En Gambie, les forums de discussions et d’échanges se multiplient. Plusieurs associations ont organisé une soirée ce week-end près de Banjul, pour parler des 22 années de dictature passées. Mais aussi pour évoquer ensemble l’avenir du pays. Un panel de membres de la société civile était rassemblé, pour échanger avec le public, et le ministre de l’Intérieur a assisté à une partie des débats. La date n’a pas été choisie au hasard, puisque ce week-end marque les 23 ans du coup d’Etat de Yahya Jammeh, le 22 juillet 1994. Ces rassemblements créent un espace ouvert au dialogue, inimaginable il y a de cela six mois.

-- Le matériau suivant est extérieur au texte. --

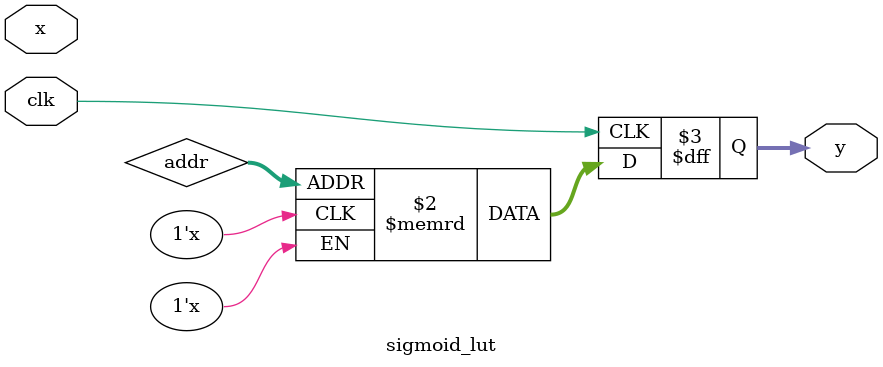
<source format=sv>
module sigmoid_lut #(
  parameter IN_W = 16, // e.g., Q6.10
  parameter OUT_W = 16,
  parameter ADDR_W = 10 // 1024 entries
)(
  input  logic               clk,
  input  logic [IN_W-1:0]    x,
  output logic [OUT_W-1:0]   y
);
  // address by clamping and dropping LSBs (piecewise-constant)
  logic [ADDR_W-1:0] addr;
  // … clamp x to range and shift …
  // ROM init from .mem file
  logic [OUT_W-1:0] rom [0:(1<<ADDR_W)-1];
  //initial $readmemh("sigmoid_q6p10_q0p16.mem", rom);
  always_ff @(posedge clk) y <= rom[addr];
endmodule

</source>
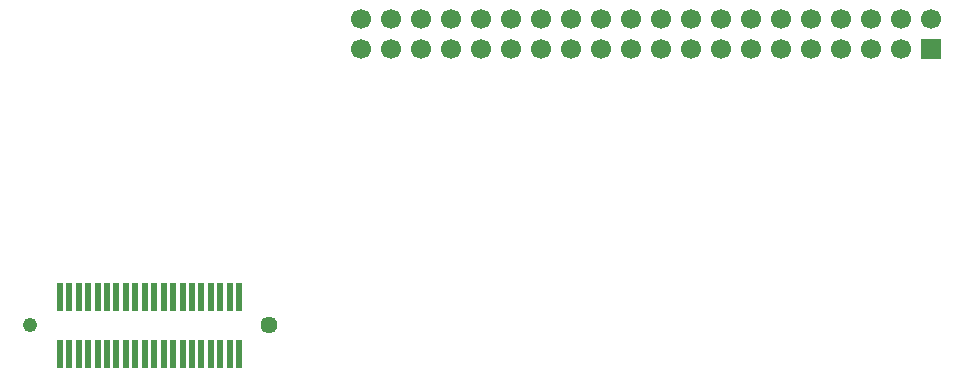
<source format=gbr>
G04 #@! TF.GenerationSoftware,KiCad,Pcbnew,9.0.1*
G04 #@! TF.CreationDate,2025-11-10T14:24:31+01:00*
G04 #@! TF.ProjectId,Debugmodul,44656275-676d-46f6-9475-6c2e6b696361,rev?*
G04 #@! TF.SameCoordinates,Original*
G04 #@! TF.FileFunction,Soldermask,Bot*
G04 #@! TF.FilePolarity,Negative*
%FSLAX46Y46*%
G04 Gerber Fmt 4.6, Leading zero omitted, Abs format (unit mm)*
G04 Created by KiCad (PCBNEW 9.0.1) date 2025-11-10 14:24:31*
%MOMM*%
%LPD*%
G01*
G04 APERTURE LIST*
%ADD10R,1.700000X1.700000*%
%ADD11C,1.700000*%
%ADD12R,0.500000X2.400000*%
%ADD13C,1.230000*%
%ADD14C,1.442200*%
%ADD15C,0.800000*%
%ADD16C,1.200000*%
G04 APERTURE END LIST*
D10*
X178260000Y-72000000D03*
D11*
X178260000Y-69460000D03*
X175720000Y-72000000D03*
X175720000Y-69460000D03*
X173180000Y-72000000D03*
X173180000Y-69460000D03*
X170640000Y-72000000D03*
X170640000Y-69460000D03*
X168100000Y-72000000D03*
X168100000Y-69460000D03*
X165560000Y-72000000D03*
X165560000Y-69460000D03*
X163020000Y-72000000D03*
X163020000Y-69460000D03*
X160480000Y-72000000D03*
X160480000Y-69460000D03*
X157940000Y-72000000D03*
X157940000Y-69460000D03*
X155400000Y-72000000D03*
X155400000Y-69460000D03*
X152860000Y-72000000D03*
X152860000Y-69460000D03*
X150320000Y-72000000D03*
X150320000Y-69460000D03*
X147780000Y-72000000D03*
X147780000Y-69460000D03*
X145240000Y-72000000D03*
X145240000Y-69460000D03*
X142700000Y-72000000D03*
X142700000Y-69460000D03*
X140160000Y-72000000D03*
X140160000Y-69460000D03*
X137620000Y-72000000D03*
X137620000Y-69460000D03*
X135080000Y-72000000D03*
X135080000Y-69460000D03*
X132540000Y-72000000D03*
X132540000Y-69460000D03*
X130000000Y-72000000D03*
X130000000Y-69460000D03*
D12*
X104500000Y-93000000D03*
X104500000Y-97800000D03*
X105300000Y-93000000D03*
X105300000Y-97800000D03*
X106100000Y-93000000D03*
X106100000Y-97800000D03*
X106900000Y-93000000D03*
X106900000Y-97800000D03*
X107700000Y-93000000D03*
X107700000Y-97800000D03*
X108500000Y-93000000D03*
X108500000Y-97800000D03*
X109300000Y-93000000D03*
X109300000Y-97800000D03*
X110100000Y-93000000D03*
X110100000Y-97800000D03*
X110900000Y-93000000D03*
X110900000Y-97800000D03*
X111700000Y-93000000D03*
X111700000Y-97800000D03*
X112500000Y-93000000D03*
X112500000Y-97800000D03*
X113300000Y-93000000D03*
X113300000Y-97800000D03*
X114100000Y-93000000D03*
X114100000Y-97800000D03*
X114900000Y-93000000D03*
X114900000Y-97800000D03*
X115700000Y-93000000D03*
X115700000Y-97800000D03*
X116500000Y-93000000D03*
X116500000Y-97800000D03*
X117300000Y-93000000D03*
X117300000Y-97800000D03*
X118100000Y-93000000D03*
X118100000Y-97800000D03*
X118900000Y-93000000D03*
X118900000Y-97800000D03*
X119700000Y-93000000D03*
X119700000Y-97800000D03*
D13*
X102000000Y-95400000D03*
D14*
X122200000Y-95400000D03*
D15*
X102000000Y-95400000D03*
D16*
X122200000Y-95400000D03*
M02*

</source>
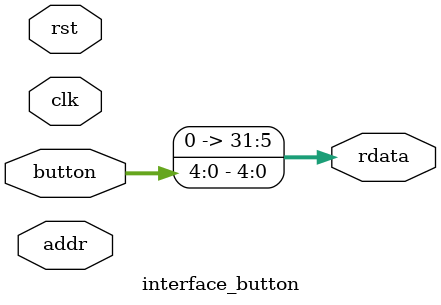
<source format=v>
`timescale 1ns/1ps

module interface_button (
    input wire rst,
    input wire clk,
    input wire [11:0] addr,
    input wire [4:0] button,
    output reg [31:0] rdata
);

always @(*) begin
    rdata = {27'b0, button};
end
    
endmodule
</source>
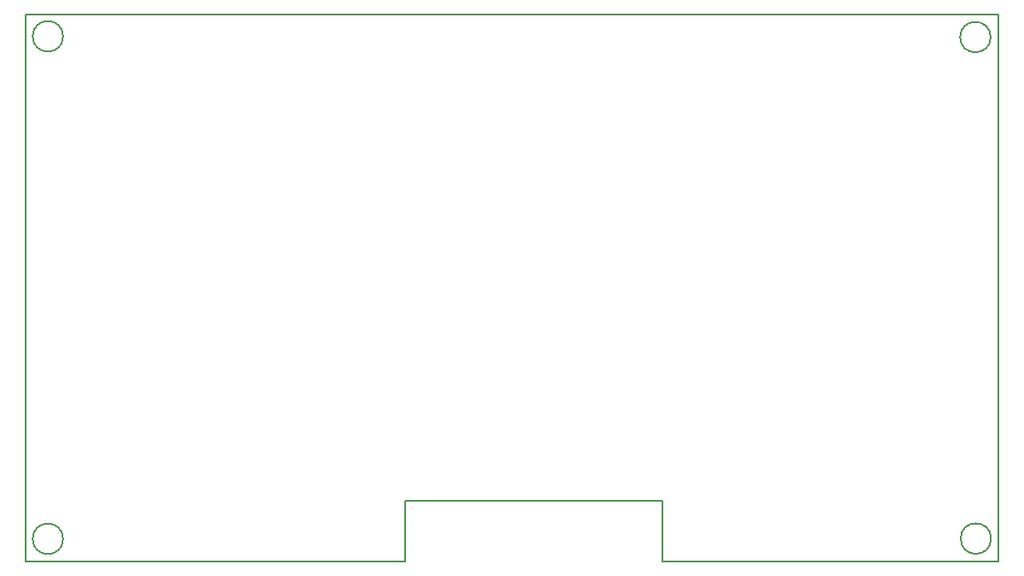
<source format=gbr>
G04 #@! TF.GenerationSoftware,KiCad,Pcbnew,(5.1.6-0-10_14)*
G04 #@! TF.CreationDate,2020-07-17T21:00:32+10:00*
G04 #@! TF.ProjectId,pcb-v2,7063622d-7632-42e6-9b69-6361645f7063,rev?*
G04 #@! TF.SameCoordinates,Original*
G04 #@! TF.FileFunction,Profile,NP*
%FSLAX46Y46*%
G04 Gerber Fmt 4.6, Leading zero omitted, Abs format (unit mm)*
G04 Created by KiCad (PCBNEW (5.1.6-0-10_14)) date 2020-07-17 21:00:32*
%MOMM*%
%LPD*%
G01*
G04 APERTURE LIST*
G04 #@! TA.AperFunction,Profile*
%ADD10C,0.200000*%
G04 #@! TD*
G04 APERTURE END LIST*
D10*
X89400000Y-127100000D02*
X89400000Y-121100000D01*
X114900000Y-127100000D02*
X114900000Y-121100000D01*
X89400000Y-121100000D02*
X114900000Y-121100000D01*
X51800000Y-127101600D02*
X89400000Y-127101600D01*
X114900000Y-127100000D02*
X148200000Y-127100000D01*
X147407600Y-75172600D02*
G75*
G03*
X147407600Y-75172600I-1510000J0D01*
G01*
X55535800Y-75096400D02*
G75*
G03*
X55535800Y-75096400I-1510000J0D01*
G01*
X55535800Y-124880400D02*
G75*
G03*
X55535800Y-124880400I-1510000J0D01*
G01*
X147458400Y-124855000D02*
G75*
G03*
X147458400Y-124855000I-1510000J0D01*
G01*
X51800000Y-72900000D02*
X51800000Y-127100000D01*
X148200000Y-72900000D02*
X148200000Y-127100000D01*
X51800000Y-72900000D02*
X148200000Y-72900000D01*
M02*

</source>
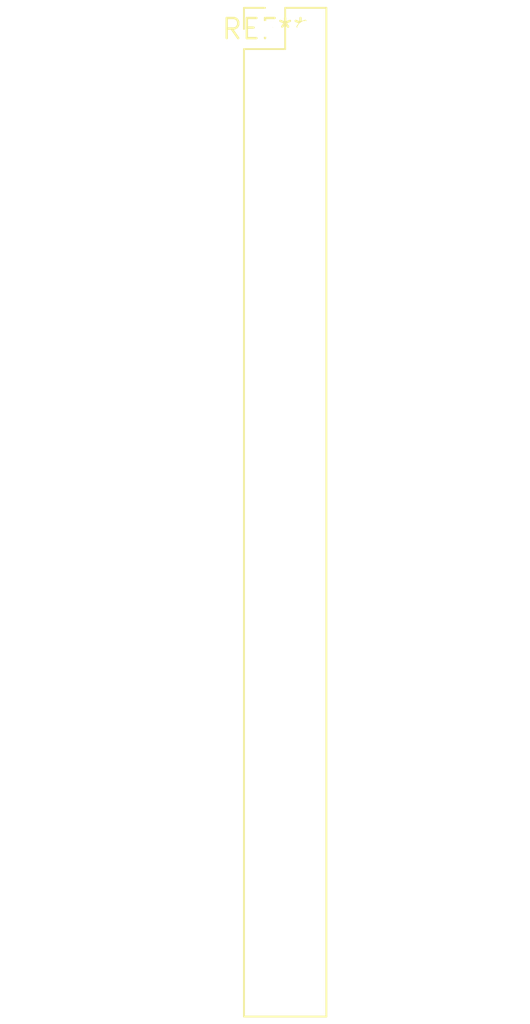
<source format=kicad_pcb>
(kicad_pcb (version 20240108) (generator pcbnew)

  (general
    (thickness 1.6)
  )

  (paper "A4")
  (layers
    (0 "F.Cu" signal)
    (31 "B.Cu" signal)
    (32 "B.Adhes" user "B.Adhesive")
    (33 "F.Adhes" user "F.Adhesive")
    (34 "B.Paste" user)
    (35 "F.Paste" user)
    (36 "B.SilkS" user "B.Silkscreen")
    (37 "F.SilkS" user "F.Silkscreen")
    (38 "B.Mask" user)
    (39 "F.Mask" user)
    (40 "Dwgs.User" user "User.Drawings")
    (41 "Cmts.User" user "User.Comments")
    (42 "Eco1.User" user "User.Eco1")
    (43 "Eco2.User" user "User.Eco2")
    (44 "Edge.Cuts" user)
    (45 "Margin" user)
    (46 "B.CrtYd" user "B.Courtyard")
    (47 "F.CrtYd" user "F.Courtyard")
    (48 "B.Fab" user)
    (49 "F.Fab" user)
    (50 "User.1" user)
    (51 "User.2" user)
    (52 "User.3" user)
    (53 "User.4" user)
    (54 "User.5" user)
    (55 "User.6" user)
    (56 "User.7" user)
    (57 "User.8" user)
    (58 "User.9" user)
  )

  (setup
    (pad_to_mask_clearance 0)
    (pcbplotparams
      (layerselection 0x00010fc_ffffffff)
      (plot_on_all_layers_selection 0x0000000_00000000)
      (disableapertmacros false)
      (usegerberextensions false)
      (usegerberattributes false)
      (usegerberadvancedattributes false)
      (creategerberjobfile false)
      (dashed_line_dash_ratio 12.000000)
      (dashed_line_gap_ratio 3.000000)
      (svgprecision 4)
      (plotframeref false)
      (viasonmask false)
      (mode 1)
      (useauxorigin false)
      (hpglpennumber 1)
      (hpglpenspeed 20)
      (hpglpendiameter 15.000000)
      (dxfpolygonmode false)
      (dxfimperialunits false)
      (dxfusepcbnewfont false)
      (psnegative false)
      (psa4output false)
      (plotreference false)
      (plotvalue false)
      (plotinvisibletext false)
      (sketchpadsonfab false)
      (subtractmaskfromsilk false)
      (outputformat 1)
      (mirror false)
      (drillshape 1)
      (scaleselection 1)
      (outputdirectory "")
    )
  )

  (net 0 "")

  (footprint "PinHeader_2x25_P2.54mm_Vertical" (layer "F.Cu") (at 0 0))

)

</source>
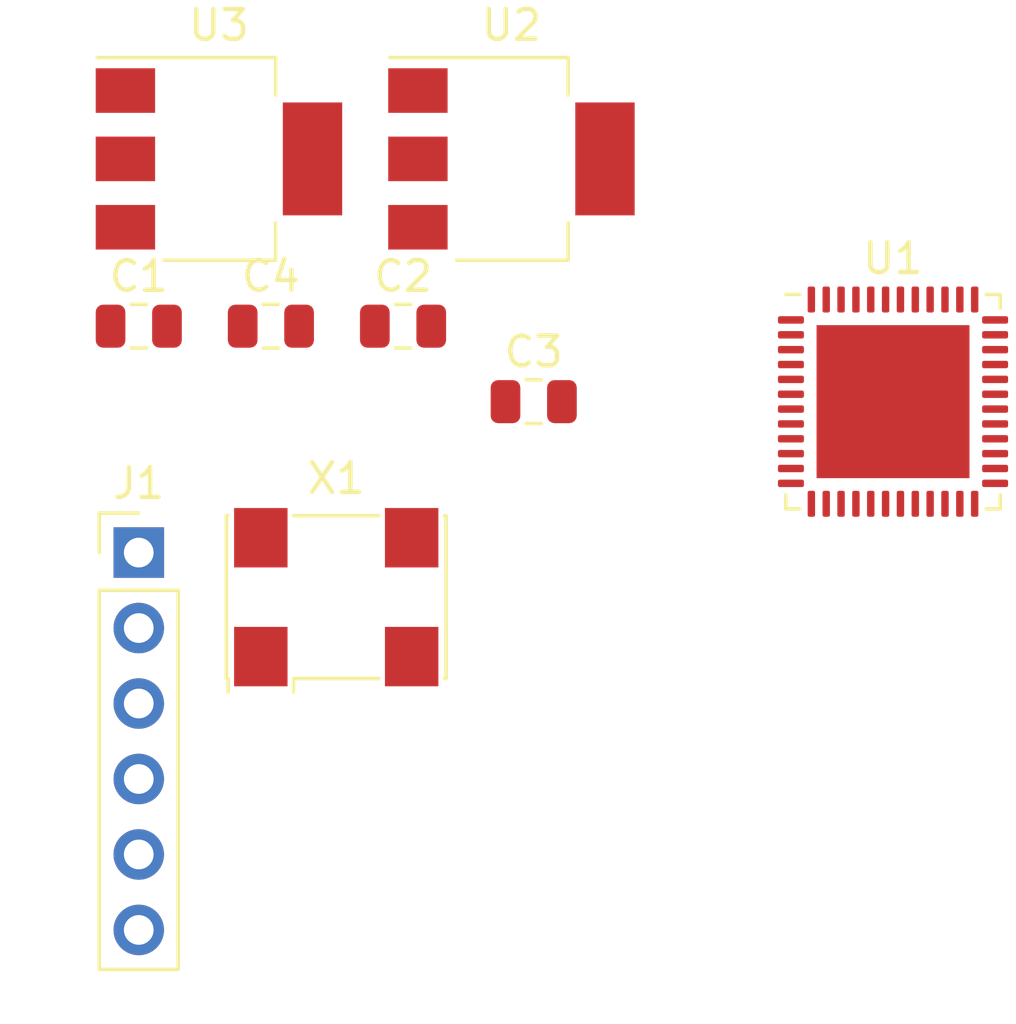
<source format=kicad_pcb>
(kicad_pcb (version 20211014) (generator pcbnew)

  (general
    (thickness 1.6)
  )

  (paper "A4")
  (layers
    (0 "F.Cu" signal)
    (31 "B.Cu" signal)
    (32 "B.Adhes" user "B.Adhesive")
    (33 "F.Adhes" user "F.Adhesive")
    (34 "B.Paste" user)
    (35 "F.Paste" user)
    (36 "B.SilkS" user "B.Silkscreen")
    (37 "F.SilkS" user "F.Silkscreen")
    (38 "B.Mask" user)
    (39 "F.Mask" user)
    (40 "Dwgs.User" user "User.Drawings")
    (41 "Cmts.User" user "User.Comments")
    (42 "Eco1.User" user "User.Eco1")
    (43 "Eco2.User" user "User.Eco2")
    (44 "Edge.Cuts" user)
    (45 "Margin" user)
    (46 "B.CrtYd" user "B.Courtyard")
    (47 "F.CrtYd" user "F.Courtyard")
    (48 "B.Fab" user)
    (49 "F.Fab" user)
    (50 "User.1" user)
    (51 "User.2" user)
    (52 "User.3" user)
    (53 "User.4" user)
    (54 "User.5" user)
    (55 "User.6" user)
    (56 "User.7" user)
    (57 "User.8" user)
    (58 "User.9" user)
  )

  (setup
    (pad_to_mask_clearance 0)
    (pcbplotparams
      (layerselection 0x00010fc_ffffffff)
      (disableapertmacros false)
      (usegerberextensions false)
      (usegerberattributes true)
      (usegerberadvancedattributes true)
      (creategerberjobfile true)
      (svguseinch false)
      (svgprecision 6)
      (excludeedgelayer true)
      (plotframeref false)
      (viasonmask false)
      (mode 1)
      (useauxorigin false)
      (hpglpennumber 1)
      (hpglpenspeed 20)
      (hpglpendiameter 15.000000)
      (dxfpolygonmode true)
      (dxfimperialunits true)
      (dxfusepcbnewfont true)
      (psnegative false)
      (psa4output false)
      (plotreference true)
      (plotvalue true)
      (plotinvisibletext false)
      (sketchpadsonfab false)
      (subtractmaskfromsilk false)
      (outputformat 1)
      (mirror false)
      (drillshape 1)
      (scaleselection 1)
      (outputdirectory "")
    )
  )

  (net 0 "")
  (net 1 "unconnected-(U1-Pad1)")
  (net 2 "unconnected-(U1-Pad2)")
  (net 3 "unconnected-(U1-Pad4)")
  (net 4 "unconnected-(U1-Pad5)")
  (net 5 "unconnected-(U1-Pad6)")
  (net 6 "unconnected-(U1-Pad7)")
  (net 7 "unconnected-(U1-Pad8)")
  (net 8 "unconnected-(U1-Pad9)")
  (net 9 "unconnected-(U1-Pad10)")
  (net 10 "unconnected-(U1-Pad11)")
  (net 11 "unconnected-(U1-Pad12)")
  (net 12 "unconnected-(U1-Pad13)")
  (net 13 "unconnected-(U1-Pad14)")
  (net 14 "unconnected-(U1-Pad15)")
  (net 15 "unconnected-(U1-Pad17)")
  (net 16 "unconnected-(U1-Pad18)")
  (net 17 "unconnected-(U1-Pad19)")
  (net 18 "unconnected-(U1-Pad20)")
  (net 19 "unconnected-(U1-Pad24)")
  (net 20 "unconnected-(U1-Pad25)")
  (net 21 "unconnected-(U1-Pad26)")
  (net 22 "unconnected-(U1-Pad27)")
  (net 23 "unconnected-(U1-Pad28)")
  (net 24 "unconnected-(U1-Pad29)")
  (net 25 "unconnected-(U1-Pad30)")
  (net 26 "unconnected-(U1-Pad32)")
  (net 27 "unconnected-(U1-Pad33)")
  (net 28 "unconnected-(U1-Pad34)")
  (net 29 "unconnected-(U1-Pad35)")
  (net 30 "unconnected-(U1-Pad36)")
  (net 31 "unconnected-(U1-Pad37)")
  (net 32 "unconnected-(U1-Pad38)")
  (net 33 "unconnected-(U1-Pad39)")
  (net 34 "unconnected-(U1-Pad42)")
  (net 35 "unconnected-(U1-Pad43)")
  (net 36 "unconnected-(U1-Pad44)")
  (net 37 "unconnected-(U1-Pad45)")
  (net 38 "unconnected-(U1-Pad46)")
  (net 39 "unconnected-(U1-Pad47)")
  (net 40 "unconnected-(U1-Pad48)")
  (net 41 "+5V")
  (net 42 "GND")
  (net 43 "+1V8")
  (net 44 "+3.3V")
  (net 45 "/TCK")
  (net 46 "/TDO")
  (net 47 "/TDI")
  (net 48 "/TMS")
  (net 49 "unconnected-(X1-Pad1)")
  (net 50 "/CLK")

  (footprint "Capacitor_SMD:C_0805_2012Metric" (layer "F.Cu") (at 130.82 104.14))

  (footprint "Capacitor_SMD:C_0805_2012Metric" (layer "F.Cu") (at 121.92 104.14))

  (footprint "Oscillator:Oscillator_SMD_Abracon_ASV-4Pin_7.0x5.1mm" (layer "F.Cu") (at 128.57 113.26))

  (footprint "Capacitor_SMD:C_0805_2012Metric" (layer "F.Cu") (at 135.22 106.68))

  (footprint "Package_TO_SOT_SMD:SOT-223-3_TabPin2" (layer "F.Cu") (at 134.47 98.51))

  (footprint "Capacitor_SMD:C_0805_2012Metric" (layer "F.Cu") (at 126.37 104.14))

  (footprint "Package_TO_SOT_SMD:SOT-223-3_TabPin2" (layer "F.Cu") (at 124.62 98.51))

  (footprint "Package_DFN_QFN:QFN-48-1EP_7x7mm_P0.5mm_EP5.15x5.15mm" (layer "F.Cu") (at 147.32 106.68))

  (footprint "Connector_PinHeader_2.54mm:PinHeader_1x06_P2.54mm_Vertical" (layer "F.Cu") (at 121.92 111.76))

)

</source>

« Réfléchir à la tyrannie et célébrer la liberté »… Le thème de la soirée annonce la couleur : il s’agit de libérer la parole sur le passé, mais aussi d’entendre les Gambiens sur ce qu’ils souhaitent pour la suite.
Amadou Janneh, ancien prisonnier politique, n’en revient pas du chemin parcouru par son pays en quelques mois. « J’ai perdu ma mère il y a plusieurs mois, et je ne pouvais même pas rentrer dans le pays pour assister à ses funérailles. Alors qu’aujourd’hui, on peut inviter des membres du gouvernement et on peut exprimer notre opinion sans crainte, c’est historique, et je suis très ému. »
Parmi les organisateurs, le centre pour les victimes de violations des droits de l’homme. Pour sa secrétaire, Ayesha Jammeh, c’est un soulagement de pouvoir parler librement. « Je me sens vraiment mieux, j’ai toujours senti que je devais faire quelque chose pour les familles qui ont perdu des proches, explique-t-elle. Les victimes ont droit à la parole, elles peuvent venir ici et dire tout ce qu’elles ont à dire. »
Bintou Kamara a vécu plusieurs années en France. Elle vient de rentrer, et découvre un pays transformé. « C’est nouveau, c’est quelque chose de récent, constate-t-elle. Beaucoup de personnes n’ont pas vraiment la possibilité de s’exprimer tous les jours, et ce genre de rencontres ça leur permet de dire les choses qu’ils ont au plus profond d’eux-mêmes. Et ils se rendent compte qu’il y a une réelle avancée dans le pays aujourd’hui. Parce qu’avant, ça, c’était impensable. »
Les associations planifient déjà de nouveaux forums d’échange pour les prochains mois.